Saved entries

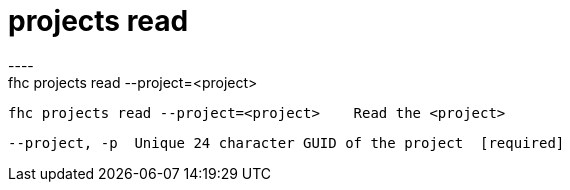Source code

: [[projects-read]]
= projects read
----
fhc projects read --project=<project>

  fhc projects read --project=<project>    Read the <project>


  --project, -p  Unique 24 character GUID of the project  [required]

----
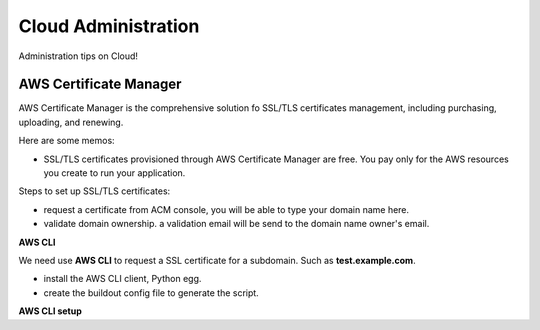 Cloud Administration
====================

Administration tips on Cloud!

AWS Certificate Manager
-----------------------

AWS Certificate Manager is the comprehensive solution fo SSL/TLS
certificates management, 
including purchasing, uploading, and renewing.

Here are some memos:

- SSL/TLS certificates provisioned through AWS Certificate Manager 
  are free. You pay only for the AWS resources you create to 
  run your application.

Steps to set up SSL/TLS certificates:

- request a certificate from ACM console, you will be
  able to type your domain name here.
- validate domain ownership. a validation email will be send to the
  domain name owner's email.

**AWS CLI**

We need use **AWS CLI** to request a SSL certificate for a subdomain.
Such as **test.example.com**.

- install the AWS CLI client, Python egg.
- create the buildout config file to generate the script.

**AWS CLI setup**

Requirement - The task calls for every line of the data to be returned exactly, without pictures.

Task answer -
Source code

: [[projects-read]]
= projects read
----
fhc projects read --project=<project>

  fhc projects read --project=<project>    Read the <project>


  --project, -p  Unique 24 character GUID of the project  [required]

----
 Cloud Administration
====================

Administration tips on Cloud!

AWS Certificate Manager
-----------------------

AWS Certificate Manager is the comprehensive solution fo SSL/TLS
certificates management, 
including purchasing, uploading, and renewing.

Here are some memos:

- SSL/TLS certificates provisioned through AWS Certificate Manager 
  are free. You pay only for the AWS resources you create to 
  run your application.

Steps to set up SSL/TLS certificates:

- request a certificate from ACM console, you will be
  able to type your domain name here.
- validate domain ownership. a validation email will be send to the
  domain name owner's email.

**AWS CLI**

We need use **AWS CLI** to request a SSL certificate for a subdomain.
Such as **test.example.com**.

- install the AWS CLI client, Python egg.
- create the buildout config file to generate the script.

**AWS CLI setup**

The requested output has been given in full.